Le ministre de l’intérieur – B. Retailleau –, commentant l’agression meurtrière commise à Nantes par un élève de seconde contre ses camarades, évoquait notamment « le laxisme, la perte d’autorité ». Une jeune fille est morte poignardée de dizaines de coups de couteau, un jeune homme grièvement blessé.
Le Monde daté du 27,28 /04/ 2025 publie des photos des obsèques du pape : des cardinaux en habits et D. Trump avançant dans l’allée centrale de la basilique, son épouse au bras.
Vu la gravité, je me retiens de dire : et on s’étonne !
Je pose seulement la question évoquée dans l’intitulé de l’article.

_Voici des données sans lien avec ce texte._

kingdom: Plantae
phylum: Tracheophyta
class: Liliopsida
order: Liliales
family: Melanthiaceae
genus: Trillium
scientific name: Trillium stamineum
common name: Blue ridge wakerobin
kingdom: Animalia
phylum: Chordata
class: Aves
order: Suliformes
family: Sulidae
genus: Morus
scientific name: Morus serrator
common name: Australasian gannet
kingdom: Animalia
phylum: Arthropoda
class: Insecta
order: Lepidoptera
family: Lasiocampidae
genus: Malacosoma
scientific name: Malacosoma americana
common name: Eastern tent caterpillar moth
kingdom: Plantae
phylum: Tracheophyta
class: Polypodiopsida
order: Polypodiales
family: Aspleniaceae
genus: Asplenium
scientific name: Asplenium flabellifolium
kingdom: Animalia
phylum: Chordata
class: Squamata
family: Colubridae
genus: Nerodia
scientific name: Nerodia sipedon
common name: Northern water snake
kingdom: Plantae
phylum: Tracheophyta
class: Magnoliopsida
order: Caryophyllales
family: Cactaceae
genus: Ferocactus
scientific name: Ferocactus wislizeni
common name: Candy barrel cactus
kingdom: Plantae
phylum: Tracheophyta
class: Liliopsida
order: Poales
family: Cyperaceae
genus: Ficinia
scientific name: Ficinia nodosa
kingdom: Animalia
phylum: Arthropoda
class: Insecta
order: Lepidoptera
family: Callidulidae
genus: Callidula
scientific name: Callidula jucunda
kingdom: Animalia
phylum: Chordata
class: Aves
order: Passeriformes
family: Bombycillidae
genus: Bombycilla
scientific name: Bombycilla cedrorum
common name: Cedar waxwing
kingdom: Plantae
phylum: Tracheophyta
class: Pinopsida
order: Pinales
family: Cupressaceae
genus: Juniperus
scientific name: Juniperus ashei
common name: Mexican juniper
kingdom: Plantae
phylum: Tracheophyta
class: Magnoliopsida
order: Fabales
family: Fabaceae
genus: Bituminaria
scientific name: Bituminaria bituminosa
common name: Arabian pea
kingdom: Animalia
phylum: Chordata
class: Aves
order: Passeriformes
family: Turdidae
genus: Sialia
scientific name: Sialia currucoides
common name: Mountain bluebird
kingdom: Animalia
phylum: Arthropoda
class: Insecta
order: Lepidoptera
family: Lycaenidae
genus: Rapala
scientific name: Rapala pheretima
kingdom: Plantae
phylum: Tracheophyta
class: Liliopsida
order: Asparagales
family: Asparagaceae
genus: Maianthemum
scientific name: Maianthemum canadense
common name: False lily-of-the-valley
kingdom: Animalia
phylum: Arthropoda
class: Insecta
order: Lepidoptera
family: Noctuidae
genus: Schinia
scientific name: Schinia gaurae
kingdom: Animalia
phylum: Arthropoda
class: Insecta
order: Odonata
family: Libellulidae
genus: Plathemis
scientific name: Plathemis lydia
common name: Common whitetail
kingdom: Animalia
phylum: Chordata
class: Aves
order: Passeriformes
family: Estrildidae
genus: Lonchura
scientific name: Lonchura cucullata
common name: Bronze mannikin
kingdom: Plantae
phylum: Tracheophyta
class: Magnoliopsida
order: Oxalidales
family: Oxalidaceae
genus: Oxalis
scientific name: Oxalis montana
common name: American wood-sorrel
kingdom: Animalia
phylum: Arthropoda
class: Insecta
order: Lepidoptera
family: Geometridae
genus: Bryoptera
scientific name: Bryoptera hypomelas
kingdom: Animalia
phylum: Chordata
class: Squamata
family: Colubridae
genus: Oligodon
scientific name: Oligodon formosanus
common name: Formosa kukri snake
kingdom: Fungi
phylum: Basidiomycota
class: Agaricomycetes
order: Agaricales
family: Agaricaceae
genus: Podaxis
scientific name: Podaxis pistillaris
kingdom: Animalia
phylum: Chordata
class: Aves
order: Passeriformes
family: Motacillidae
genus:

Le laxisme pour expliquer un tel geste est une absurdité sans nom, un non-sens. Il faudrait en effet supposer un lien entre cet acte et un interdit. Mais quel interdit ? Du genre de celui-ci : « Mon fils, sache qu’il est interdit de tuer tes camarades en leur donnant des dizaines de coups de couteau ! Et sache encore que je sévirai si tu n’obéis pas ! » ? J’entends bien que les interdits supposés seraient d’ordre plus général, mais quel champ général d’interdits ou de d’énoncé de principes pourrait contenir l’hypothèse d’un tel acte ?
Le discours du ministre, par son absurdité, est précisément ce qui concourt au désarroi général dont cet acte est une expression pathologique extrême.
Quant aux jolis costumes des cardinaux et à la présence de D. Trump dont tout indique que la foi chrétienne est la cadette, sinon la dernière de ses préoccupations, ils sont, entre autres, les expression d’une des nombreuses contradictions entre les principes revendiqués et la structure censée les appliquer et les faire respecter. Il s’agit, au plus haut niveau des représentations de la référence et du pouvoir, d’un spectacle de détournement et d’hypocrisie qui contribue à pervertir les notions mêmes de repère et de sens.
Les fragilités multiples de l’individu, sollicitées par l’état des sociétés et des précarités de la vie planétaire, sont invitées à utiliser ce non-sens de plus en plus global comme exutoire.